Claim 5: Failure of hourly Employees to Properly Use Timecards.
This claim (entitled “Timecard Fraud”) essentially alleges that Hurtgen discovered that some employees were not properly swiping their timecards or otherwise recording their time. She brought this to the attention of McManners and he failed to do anything about it. In fact, the problem was eventually fixed, so I take it that Hurtgen’s real complaint is that McManners did not fix it fast enough.

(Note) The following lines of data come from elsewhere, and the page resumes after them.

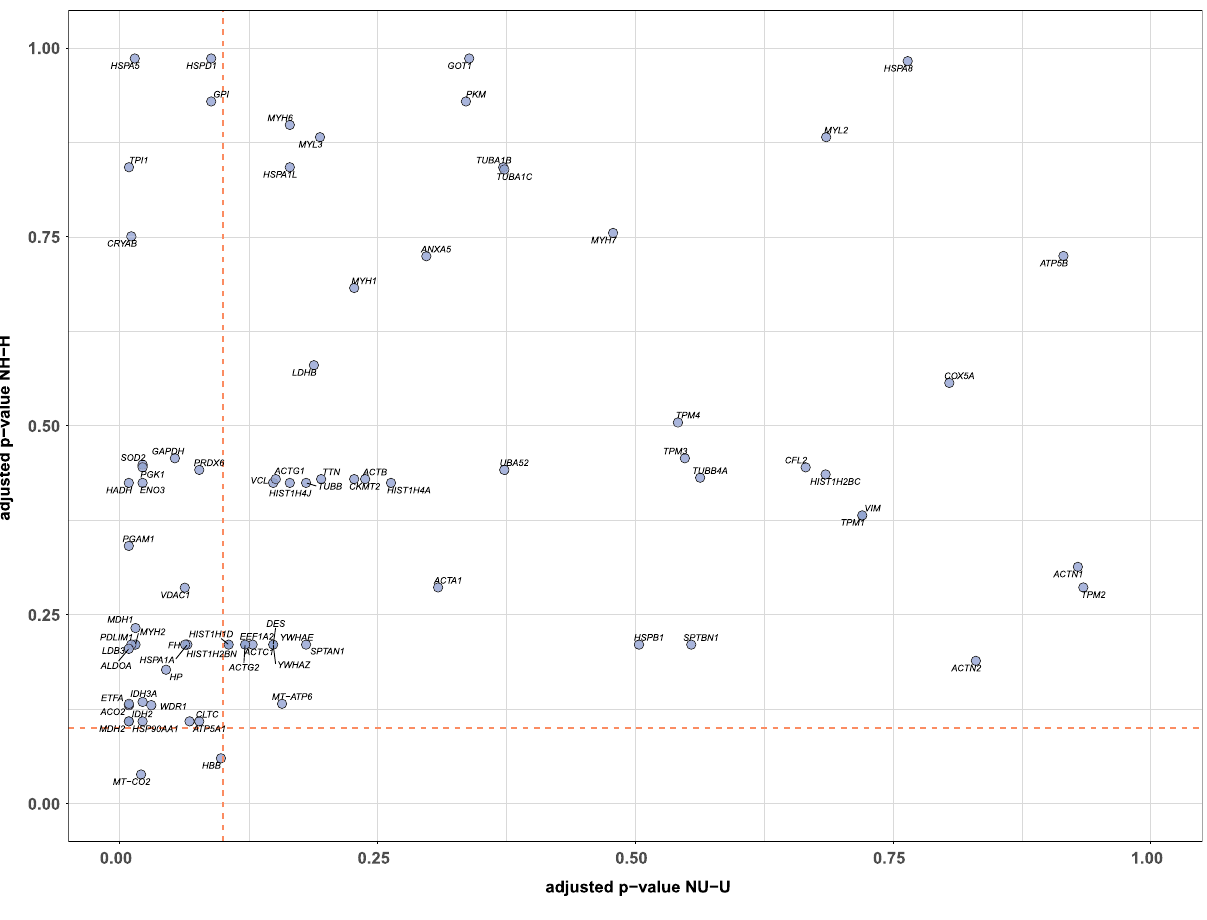
Figure 3. Degrees analysis. The bubble plot shows the adjusted p-values that were computed to obtain SSPs for both comparisons, i.e. NH-H and NU-U. All the 79 proteins in the master network are reported. The pink, dashed lines represent the adjusted p-value threshold with FDR < 0.1 . Notably, 2 proteins fell below the horizontal, pink dashed threshold, i.e. H-SSPs for NH-H comparison, while 32 proteins fell below the vertical, pink dashed threshold, i.e. U-SSPs for NU-U comparison. The proteins in the bottom left corner were found to be significant for both comparisons.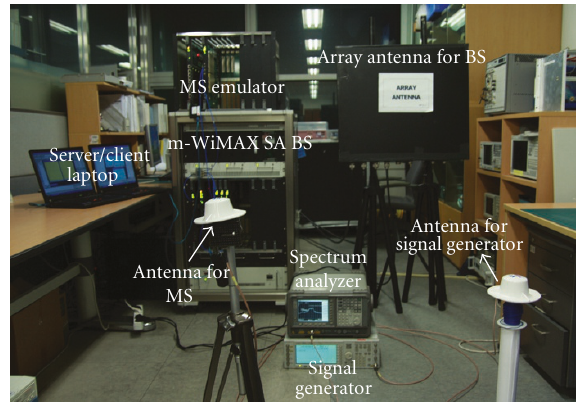
Figure 10: Photograph of experimental environment.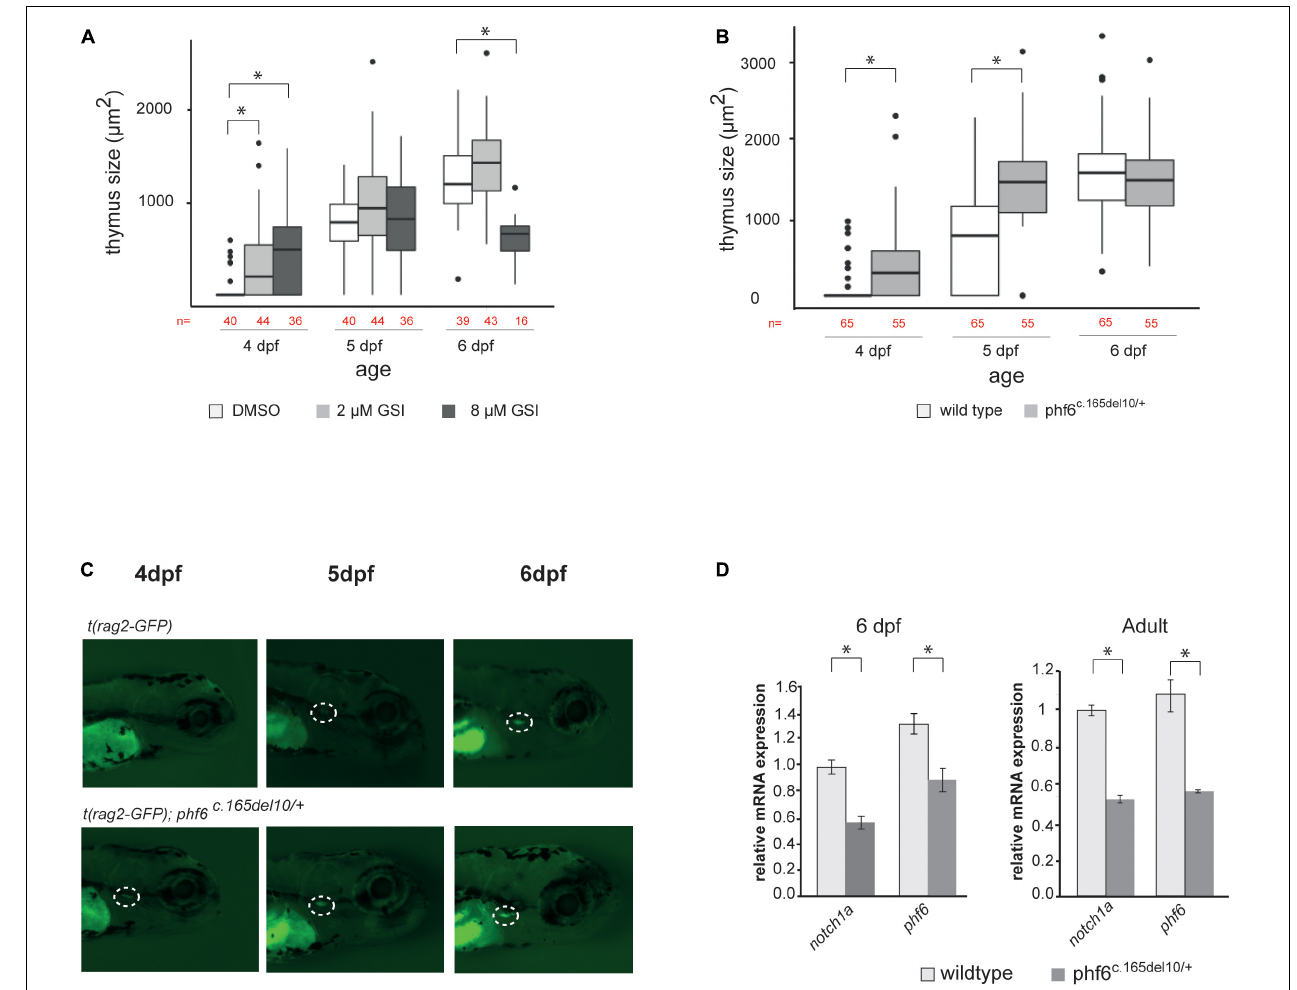
FIGURE 7 | phf6 downregulation accelerates T cell development in vivo . (A) Box plot showing thymus size ( µ m 2 ) at 4, 5, and 6 days post-fertilization (dpf) based on GFP signal of wild type (AB) fish treated with 2 or 8 µ M of gamma-secretase inhibitor (GSI) or DSMO as control treatment. Details on these results are provided in Supplementary Table 2 and statistical analysis is shown in Supplementary Table 3 , ∗ P < 0.05 (Wilcoxon rank sum test). (B) Boxplot showing thymus size ( µ m 2 ) of wild type (AB) and phf6 c . 165del10 / + heterozygous embryos from 4 until 6 dpf based on rag2-GFP signal quantification. ∗ P < 0.05 (Wilcoxon rank sum test, Supplementary Table 4 ). (C) Representative image of thymus visualization used for quantification of data as shown in panel (A). Original magnification X30. Circle with white dashed line indicates emerging thymus. (D) Average normalized notch1a and phf6 expression in sorted T cells of 4 replicates of 100 pooled wild type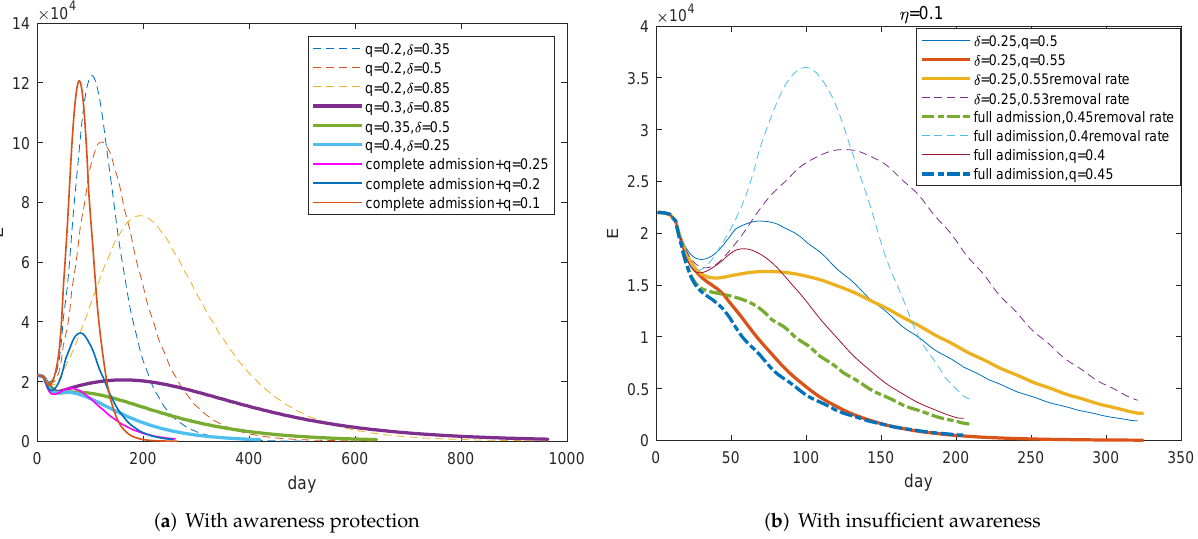
Figure 8. The possibility of maintaining normal social activities. ( a ) With awareness protection, at least 30 percent tracking rate and improved admission rate can play the role of controlling COVID-19 in purpose of maintaining social activities. ( b ) With insufficient awareness protection, a quarter admission rate and at least 55 percent tracking rate can play the the effective control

As with the other complaints, I am having some problem discerning the nature of this one. Presumably, we give employees a reasonable time to fix problems in the operation of their agencies, whether mere administrative issues or issues of legal compliance. Without further investigation, I cannot make a judgment whether Mr. McManners acted within a reasonable time. A full report on this item will have to await investigation after the Ethics Board hearing.
I note that this item, as with others, does not appear to allege any violation within the 12 months prior to the complaint, meaning the Ethics Board lacks jurisdiction.

Conclusion.
I conclude three of the five complaints cannot be the basis of discipline. The other two are not as clear. I will supplement this report when I am able to interview McManners and Hurtgen outside of my advising the Ethics Board.

Seems like this report is from an attorney representing McManners before the Ethics Board. He clearly went beyond information available in the public record and basically laid out the case for McManners.

I would have hoped he would have at least suggested actions that could be taken if the allegations are true and if technically these are not ethics board violations. He seems to have decided the facts and made the case – that doesn’t seem to be how things should “work”. But then again, I’m not surprised.